Work to complete
Pull out every line in the data below that contains the string "POLICY", copying each line in full. Matching is case-sensitive.

-- Opening Marker --

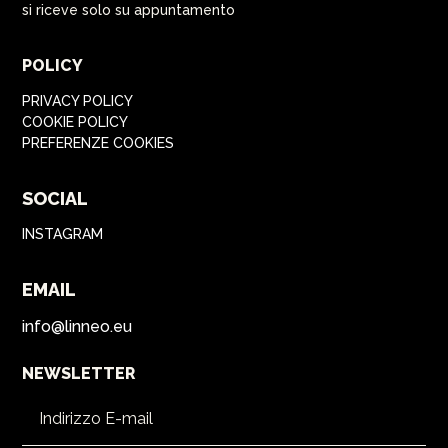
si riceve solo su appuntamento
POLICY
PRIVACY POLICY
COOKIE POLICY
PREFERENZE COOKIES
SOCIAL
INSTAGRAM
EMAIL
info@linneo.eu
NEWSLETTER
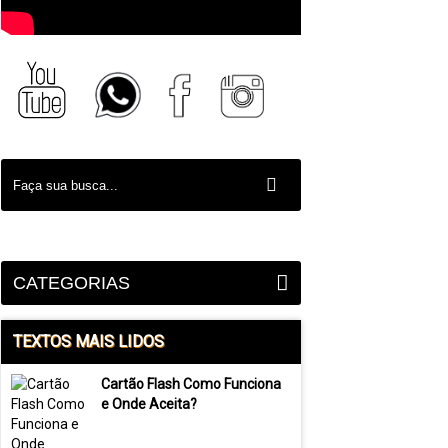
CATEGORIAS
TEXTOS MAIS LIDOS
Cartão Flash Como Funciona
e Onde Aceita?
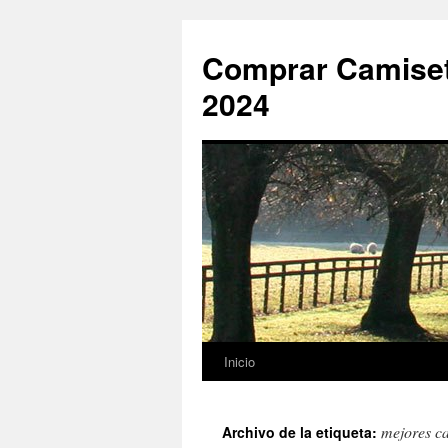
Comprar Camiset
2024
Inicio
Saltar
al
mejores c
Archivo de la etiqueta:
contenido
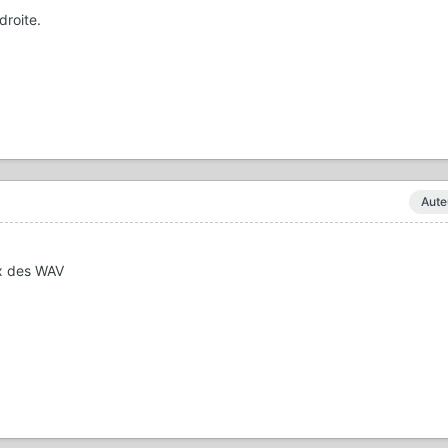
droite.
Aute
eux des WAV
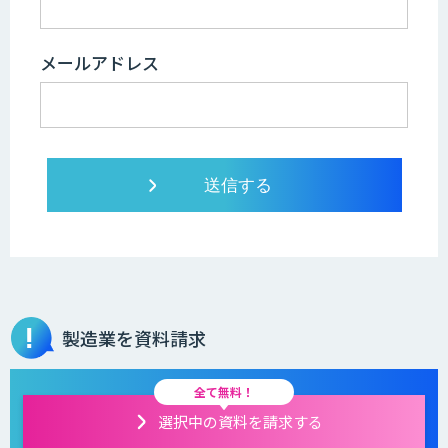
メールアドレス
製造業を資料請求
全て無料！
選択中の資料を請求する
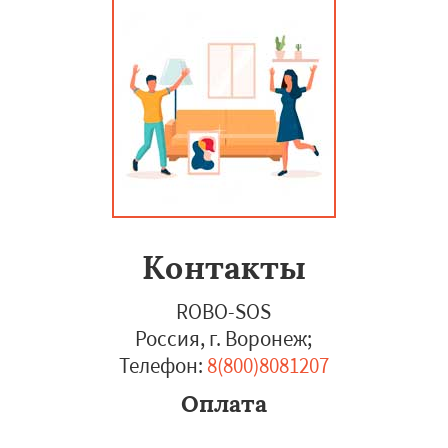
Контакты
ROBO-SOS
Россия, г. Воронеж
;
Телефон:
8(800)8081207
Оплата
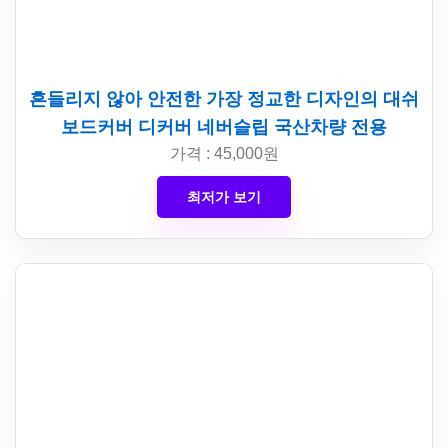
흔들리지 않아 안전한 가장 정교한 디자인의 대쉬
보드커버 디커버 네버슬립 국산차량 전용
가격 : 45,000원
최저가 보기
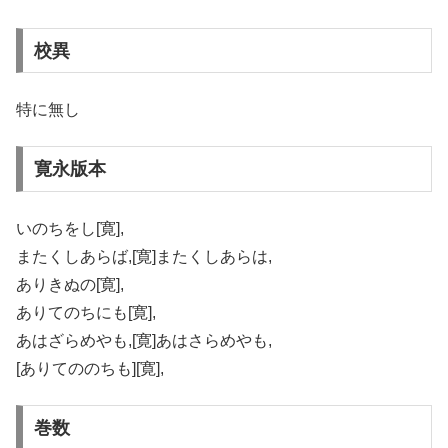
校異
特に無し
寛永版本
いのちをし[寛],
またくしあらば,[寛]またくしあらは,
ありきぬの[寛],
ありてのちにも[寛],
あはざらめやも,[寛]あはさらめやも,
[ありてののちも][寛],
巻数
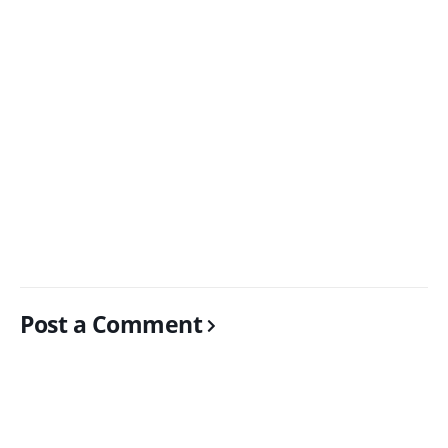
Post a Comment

-- Closing Marker --
-- Opening Marker --

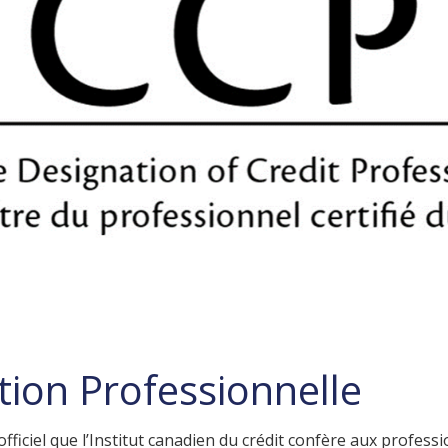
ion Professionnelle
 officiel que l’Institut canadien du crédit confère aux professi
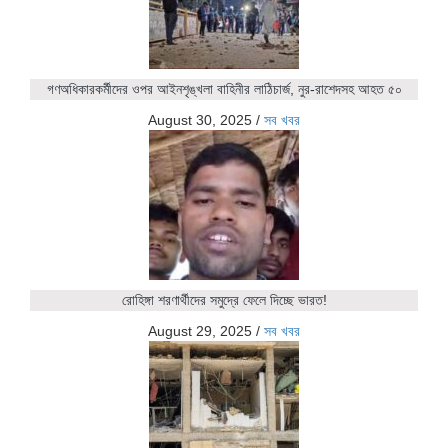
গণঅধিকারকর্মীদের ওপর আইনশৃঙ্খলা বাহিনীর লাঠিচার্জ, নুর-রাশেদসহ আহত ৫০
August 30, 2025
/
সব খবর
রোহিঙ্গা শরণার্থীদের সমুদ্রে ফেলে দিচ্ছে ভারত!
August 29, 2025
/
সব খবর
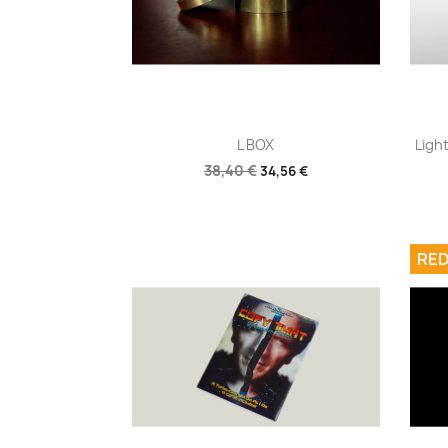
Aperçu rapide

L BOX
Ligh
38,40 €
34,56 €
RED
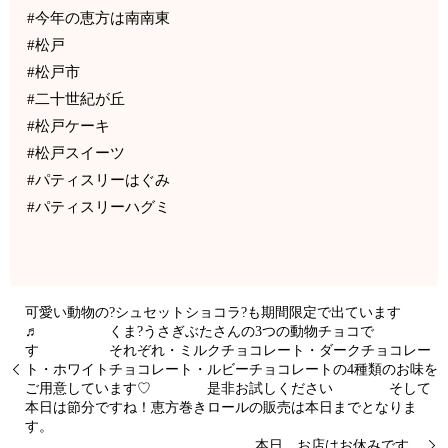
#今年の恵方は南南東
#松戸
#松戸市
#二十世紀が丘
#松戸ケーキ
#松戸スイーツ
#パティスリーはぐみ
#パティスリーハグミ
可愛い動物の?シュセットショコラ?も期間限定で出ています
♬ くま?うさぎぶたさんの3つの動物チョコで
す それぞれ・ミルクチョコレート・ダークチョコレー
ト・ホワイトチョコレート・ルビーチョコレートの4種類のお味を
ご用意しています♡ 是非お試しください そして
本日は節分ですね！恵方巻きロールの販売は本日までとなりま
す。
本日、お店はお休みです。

-- Closing Marker --

Solution for this problem
POLICY
PRIVACY POLICY
COOKIE POLICY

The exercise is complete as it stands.